Bedeutung für den Markt
AMD ist neben Nvidia und Intel einer von drei Konzernen, die den Markt für Hochleistungsprozessoren prägen. Bei Server-CPUs nahm AMD Intel stetig Marktanteile ab und kam Mitte 2025 auf rund 36,5 Prozent. Bei KI-Beschleunigern bleibt Nvidia dominant, doch AMD hat sich als wichtigste Alternative etabliert. Als Schwergewicht in S&P 500 und Nasdaq-100 ist AMD in nahezu jedem breiten US-Indexfonds enthalten, was die Eigentümerstruktur erklärt.
FAQ
Wem gehört AMD? AMD befindet sich im Streubesitz.

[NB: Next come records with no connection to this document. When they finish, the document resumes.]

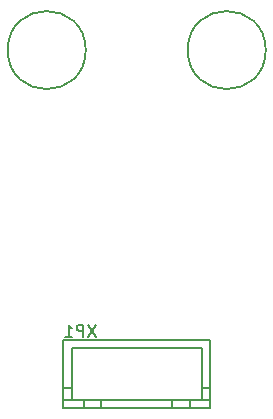
<source format=gbr>
G04 #@! TF.GenerationSoftware,KiCad,Pcbnew,5.1.6-c6e7f7d~87~ubuntu19.10.1*
G04 #@! TF.CreationDate,2022-03-29T21:36:28+06:00*
G04 #@! TF.ProjectId,__________________________r1b,4240353c-3e3b-43e5-9f41-3048385f3e33,1B*
G04 #@! TF.SameCoordinates,Original*
G04 #@! TF.FileFunction,Legend,Bot*
G04 #@! TF.FilePolarity,Positive*
%FSLAX46Y46*%
G04 Gerber Fmt 4.6, Leading zero omitted, Abs format (unit mm)*
G04 Created by KiCad (PCBNEW 5.1.6-c6e7f7d~87~ubuntu19.10.1) date 2022-03-29 21:36:28*
%MOMM*%
%LPD*%
G01*
G04 APERTURE LIST*
%ADD10C,0.200000*%
%ADD11R,2.900000X2.900000*%
%ADD12C,6.400000*%
%ADD13R,2.300000X2.300000*%
%ADD14C,2.300000*%
%ADD15R,3.400000X3.400000*%
G04 APERTURE END LIST*
D10*
X101092000Y-147320000D02*
G75*
G03*
X101092000Y-147320000I-3302000J0D01*
G01*
X116332000Y-147320000D02*
G75*
G03*
X116332000Y-147320000I-3302000J0D01*
G01*
X100910000Y-177610000D02*
X100910000Y-176910000D01*
X109910000Y-177610000D02*
X109910000Y-176910000D01*
X99210000Y-176910000D02*
X111610000Y-176910000D01*
X111610000Y-177610000D02*
X111610000Y-171860000D01*
X99910000Y-176910000D02*
X99910000Y-172560000D01*
X99210000Y-177610000D02*
X99210000Y-171860000D01*
X110910000Y-175910000D02*
X111610000Y-175910000D01*
X110910000Y-176910000D02*
X110910000Y-172560000D01*
X99910000Y-172560000D02*
X110910000Y-172560000D01*
X102410000Y-177610000D02*
X102410000Y-176910000D01*
X99210000Y-175910000D02*
X99910000Y-175910000D01*
X108410000Y-177610000D02*
X108410000Y-176910000D01*
X99210000Y-171860000D02*
X111610000Y-171860000D01*
X99210000Y-177610000D02*
X111610000Y-177610000D01*
X101951904Y-170584880D02*
X101285238Y-171584880D01*
X101285238Y-170584880D02*
X101951904Y-171584880D01*
X100904285Y-171584880D02*
X100904285Y-170584880D01*
X100523333Y-170584880D01*
X100428095Y-170632500D01*
X100380476Y-170680119D01*
X100332857Y-170775357D01*
X100332857Y-170918214D01*
X100380476Y-171013452D01*
X100428095Y-171061071D01*
X100523333Y-171108690D01*
X100904285Y-171108690D01*
X99380476Y-171584880D02*
X99951904Y-171584880D01*
X99666190Y-171584880D02*
X99666190Y-170584880D01*
X99761428Y-170727738D01*
X99856666Y-170822976D01*
X99951904Y-170870595D01*
%LPC*%
D11*
X110410000Y-184150000D03*
X110410000Y-188150000D03*
X110410000Y-180150000D03*
X105410000Y-184150000D03*
X105410000Y-188150000D03*
X105410000Y-180150000D03*
X100410000Y-180150000D03*
X100410000Y-184150000D03*
X100410000Y-188150000D03*
D12*
X97790000Y-147320000D03*
X113030000Y-147320000D03*
D13*
X127000000Y-128270000D03*
X116840000Y-128270000D03*
X127000000Y-154940000D03*
D14*
X124460000Y-154940000D03*
D13*
X121920000Y-154940000D03*
X125730000Y-200660000D03*
X115570000Y-200660000D03*
D14*
X101660000Y-175260000D03*
D13*
X104160000Y-175260000D03*
X106660000Y-175260000D03*
X109160000Y-175260000D03*
X92710000Y-175260000D03*
D14*
X92710000Y-177800000D03*
D13*
X92710000Y-180340000D03*
X106680000Y-128270000D03*
X99060000Y-128270000D03*
X104140000Y-128270000D03*
X101600000Y-128270000D03*
X109220000Y-128270000D03*
X111760000Y-128270000D03*
D14*
X80010000Y-193040000D03*
D13*
X80010000Y-190500000D03*
X80010000Y-187960000D03*
D14*
X86360000Y-154940000D03*
D13*
X88900000Y-154940000D03*
X91440000Y-154940000D03*
D14*
X127000000Y-140970000D03*
D13*
X124460000Y-140970000D03*
X121920000Y-140970000D03*
X105410000Y-138430000D03*
D15*
X105410000Y-152020000D03*
X105410000Y-147320000D03*
X105410000Y-142620000D03*
D13*
X119380000Y-160020000D03*
X119380000Y-170180000D03*
X85090000Y-193040000D03*
X95250000Y-193040000D03*
X115570000Y-190500000D03*
X125730000Y-190500000D03*
X125730000Y-193040000D03*
X115570000Y-193040000D03*
X124460000Y-170180000D03*
X124460000Y-160020000D03*
X121920000Y-160020000D03*
X121920000Y-170180000D03*
D14*
X125730000Y-179070000D03*
G36*
G01*
X127120000Y-179530000D02*
X127120000Y-178610000D01*
G75*
G02*
X127810000Y-177920000I690000J0D01*
G01*
X128730000Y-177920000D01*
G75*
G02*
X129420000Y-178610000I0J-690000D01*
G01*
X129420000Y-179530000D01*
G75*
G02*
X128730000Y-180220000I-690000J0D01*
G01*
X127810000Y-180220000D01*
G75*
G02*
X127120000Y-179530000I0J690000D01*
G01*
G37*
X104140000Y-200660000D03*
G36*
G01*
X105530000Y-201120000D02*
X105530000Y-200200000D01*
G75*
G02*
X106220000Y-199510000I690000J0D01*
G01*
X107140000Y-199510000D01*
G75*
G02*
X107830000Y-200200000I0J-690000D01*
G01*
X107830000Y-201120000D01*
G75*
G02*
X107140000Y-201810000I-690000J0D01*
G01*
X106220000Y-201810000D01*
G75*
G02*
X105530000Y-201120000I0J690000D01*
G01*
G37*
D13*
X104140000Y-133350000D03*
X93980000Y-133350000D03*
X81280000Y-133350000D03*
X91440000Y-133350000D03*
X127000000Y-133350000D03*
X116840000Y-133350000D03*
X125730000Y-195580000D03*
X115570000Y-195580000D03*
X115570000Y-198120000D03*
X125730000Y-198120000D03*
X101600000Y-165100000D03*
X101600000Y-162560000D03*
X101600000Y-160020000D03*
X101600000Y-157480000D03*
X109220000Y-157480000D03*
X109220000Y-160020000D03*
X109220000Y-162560000D03*
D14*
X109220000Y-165100000D03*
D13*
X114300000Y-170180000D03*
X114300000Y-165100000D03*
X118110000Y-185420000D03*
X123190000Y-185420000D03*
X127000000Y-135890000D03*
X116840000Y-135890000D03*
X116840000Y-140970000D03*
X111760000Y-140970000D03*
X93980000Y-140970000D03*
X99060000Y-140970000D03*
X95250000Y-190500000D03*
X85090000Y-190500000D03*
X95250000Y-187960000D03*
X85090000Y-187960000D03*
X91440000Y-160020000D03*
X91440000Y-170180000D03*
X88900000Y-160020000D03*
X88900000Y-170180000D03*
X93980000Y-160020000D03*
X93980000Y-170180000D03*
X81280000Y-140970000D03*
X86360000Y-140970000D03*
X83820000Y-170180000D03*
X83820000Y-165100000D03*
X100330000Y-193040000D03*
X110490000Y-193040000D03*
X96520000Y-170180000D03*
X96520000Y-160020000D03*
X105410000Y-170180000D03*
M02*

</source>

Die größten Aktionäre sind Vanguard (rund 6,5 Prozent), BlackRock (rund 5,7 Prozent) und State Street (rund 4,6 Prozent), Stand Ende 2025. Einen kontrollierenden Eigentümer gibt es nicht.
Wer führt AMD? Lisa Su ist seit Oktober 2014 CEO und zugleich Vorsitzende des Verwaltungsrats. Finanzchefin ist Jean Hu, Technikchef Mark Papermaster.
Wie viel Umsatz macht AMD? Im Geschäftsjahr 2025 erzielte AMD 34,6 Milliarden US-Dollar Umsatz und rund 4,3 Milliarden US-Dollar Nettogewinn. Im zweiten Quartal 2026 lag der Umsatz bei rund 11,5 Milliarden US-Dollar.
Ist OpenAI an AMD beteiligt? Noch nicht direkt. AMD hat OpenAI im Oktober 2025 Optionsscheine auf bis zu 160 Millionen Aktien eingeräumt, die nur bei Erreichen von Liefer-, Kurs- und Geschäftsmeilensteinen ausgeübt werden können.
Welche Firmen hat AMD übernommen? Zu den wichtigsten Zukäufen zählen ATI Technologies (2006), Xilinx (2022), Pensando (2022), Silo AI (2024) und ZT Systems (2025). Die Fertigungssparte von ZT Systems ging 2025 an Sanmina.
Wo ist AMD börsennotiert? Die AMD-Aktie wird seit Januar 2015 an der Nasdaq gehandelt und ist Bestandteil der Indizes S&P 500, S&P 100 und Nasdaq-100.
Fazit
AMD gehört niemandem allein, sondern im Wesentlichen den Anlegern großer Indexfonds und tausenden weiteren Investoren. Vanguard, BlackRock und State Street führen die Aktionärsliste an, ohne operativ Einfluss zu nehmen. Die eigentliche Prägung geht von Lisa Su aus, die AMD seit 2014 vom Sanierungsfall zum KI-Schwergewicht mit 34,6 Milliarden US-Dollar Jahresumsatz entwickelt hat. Mit den Partnerschaften mit OpenAI und Anthropic sowie der MI400-Generation baut AMD seine Rolle als wichtigste Nvidia-Alternative weiter aus.